-- Задание --
Отредактируйте все пункты ниже, заменив «Shift handover note» на «End-of-shift note» и оставив всё остальное без изменений.

:: Предоставленные записи

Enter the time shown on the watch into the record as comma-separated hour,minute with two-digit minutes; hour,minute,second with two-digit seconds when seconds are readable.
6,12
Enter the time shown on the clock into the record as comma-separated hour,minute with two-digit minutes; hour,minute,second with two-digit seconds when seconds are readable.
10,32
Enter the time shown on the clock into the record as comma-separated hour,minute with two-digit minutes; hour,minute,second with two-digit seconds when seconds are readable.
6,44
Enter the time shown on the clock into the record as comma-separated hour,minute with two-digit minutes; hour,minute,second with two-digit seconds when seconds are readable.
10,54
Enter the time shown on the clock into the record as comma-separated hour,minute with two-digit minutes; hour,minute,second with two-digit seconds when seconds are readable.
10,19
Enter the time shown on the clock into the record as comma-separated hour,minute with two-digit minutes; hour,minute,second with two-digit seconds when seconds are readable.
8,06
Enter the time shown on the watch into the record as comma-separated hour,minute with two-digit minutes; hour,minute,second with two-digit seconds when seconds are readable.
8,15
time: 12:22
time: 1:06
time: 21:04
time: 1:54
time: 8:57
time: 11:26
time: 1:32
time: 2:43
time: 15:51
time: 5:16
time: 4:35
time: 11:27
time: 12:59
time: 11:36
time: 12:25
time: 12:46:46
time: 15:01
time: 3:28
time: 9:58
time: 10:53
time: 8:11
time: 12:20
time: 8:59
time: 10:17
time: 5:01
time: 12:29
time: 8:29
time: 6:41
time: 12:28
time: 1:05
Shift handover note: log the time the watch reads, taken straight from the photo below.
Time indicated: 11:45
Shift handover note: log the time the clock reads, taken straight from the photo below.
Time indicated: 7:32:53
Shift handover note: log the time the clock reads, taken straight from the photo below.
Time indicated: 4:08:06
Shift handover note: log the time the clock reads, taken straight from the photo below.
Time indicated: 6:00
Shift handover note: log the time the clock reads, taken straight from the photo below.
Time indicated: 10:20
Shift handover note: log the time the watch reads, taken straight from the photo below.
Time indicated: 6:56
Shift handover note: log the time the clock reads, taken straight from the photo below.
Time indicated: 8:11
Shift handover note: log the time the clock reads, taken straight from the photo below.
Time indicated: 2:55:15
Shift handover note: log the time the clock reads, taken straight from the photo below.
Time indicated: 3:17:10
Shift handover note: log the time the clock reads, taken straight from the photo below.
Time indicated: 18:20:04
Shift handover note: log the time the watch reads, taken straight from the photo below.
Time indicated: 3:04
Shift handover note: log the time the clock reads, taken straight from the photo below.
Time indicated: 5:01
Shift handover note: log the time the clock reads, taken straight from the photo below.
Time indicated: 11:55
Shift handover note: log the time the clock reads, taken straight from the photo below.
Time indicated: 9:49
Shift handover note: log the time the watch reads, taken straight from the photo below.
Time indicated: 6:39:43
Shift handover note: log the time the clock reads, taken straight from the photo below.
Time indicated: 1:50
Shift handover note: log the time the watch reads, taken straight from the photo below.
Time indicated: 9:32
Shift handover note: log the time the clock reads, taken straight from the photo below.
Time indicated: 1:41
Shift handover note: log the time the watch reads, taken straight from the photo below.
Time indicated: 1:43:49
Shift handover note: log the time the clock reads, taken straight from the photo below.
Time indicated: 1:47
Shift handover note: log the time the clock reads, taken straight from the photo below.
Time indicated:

::::

-- Результат выполнения --
Enter the time shown on the watch into the record as comma-separated hour,minute with two-digit minutes; hour,minute,second with two-digit seconds when seconds are readable.
6,12
Enter the time shown on the clock into the record as comma-separated hour,minute with two-digit minutes; hour,minute,second with two-digit seconds when seconds are readable.
10,32
Enter the time shown on the clock into the record as comma-separated hour,minute with two-digit minutes; hour,minute,second with two-digit seconds when seconds are readable.
6,44
Enter the time shown on the clock into the record as comma-separated hour,minute with two-digit minutes; hour,minute,second with two-digit seconds when seconds are readable.
10,54
Enter the time shown on the clock into the record as comma-separated hour,minute with two-digit minutes; hour,minute,second with two-digit seconds when seconds are readable.
10,19
Enter the time shown on the clock into the record as comma-separated hour,minute with two-digit minutes; hour,minute,second with two-digit seconds when seconds are readable.
8,06
Enter the time shown on the watch into the record as comma-separated hour,minute with two-digit minutes; hour,minute,second with two-digit seconds when seconds are readable.
8,15
time: 12:22
time: 1:06
time: 21:04
time: 1:54
time: 8:57
time: 11:26
time: 1:32
time: 2:43
time: 15:51
time: 5:16
time: 4:35
time: 11:27
time: 12:59
time: 11:36
time: 12:25
time: 12:46:46
time: 15:01
time: 3:28
time: 9:58
time: 10:53
time: 8:11
time: 12:20
time: 8:59
time: 10:17
time: 5:01
time: 12:29
time: 8:29
time: 6:41
time: 12:28
time: 1:05
End-of-shift note: log the time the watch reads, taken straight from the photo below.
Time indicated: 11:45
End-of-shift note: log the time the clock reads, taken straight from the photo below.
Time indicated: 7:32:53
End-of-shift note: log the time the clock reads, taken straight from the photo below.
Time indicated: 4:08:06
End-of-shift note: log the time the clock reads, taken straight from the photo below.
Time indicated: 6:00
End-of-shift note: log the time the clock reads, taken straight from the photo below.
Time indicated: 10:20
End-of-shift note: log the time the watch reads, taken straight from the photo below.
Time indicated: 6:56
End-of-shift note: log the time the clock reads, taken straight from the photo below.
Time indicated: 8:11
End-of-shift note: log the time the clock reads, taken straight from the photo below.
Time indicated: 2:55:15
End-of-shift note: log the time the clock reads, taken straight from the photo below.
Time indicated: 3:17:10
End-of-shift note: log the time the clock reads, taken straight from the photo below.
Time indicated: 18:20:04
End-of-shift note: log the time the watch reads, taken straight from the photo below.
Time indicated: 3:04
End-of-shift note: log the time the clock reads, taken straight from the photo below.
Time indicated: 5:01
End-of-shift note: log the time the clock reads, taken straight from the photo below.
Time indicated: 11:55
End-of-shift note: log the time the clock reads, taken straight from the photo below.
Time indicated: 9:49
End-of-shift note: log the time the watch reads, taken straight from the photo below.
Time indicated: 6:39:43
End-of-shift note: log the time the clock reads, taken straight from the photo below.
Time indicated: 1:50
End-of-shift note: log the time the watch reads, taken straight from the photo below.
Time indicated: 9:32
End-of-shift note: log the time the clock reads, taken straight from the photo below.
Time indicated: 1:41
End-of-shift note: log the time the watch reads, taken straight from the photo below.
Time indicated: 1:43:49
End-of-shift note: log the time the clock reads, taken straight from the photo below.
Time indicated: 1:47
End-of-shift note: log the time the clock reads, taken straight from the photo below.
Time indicated:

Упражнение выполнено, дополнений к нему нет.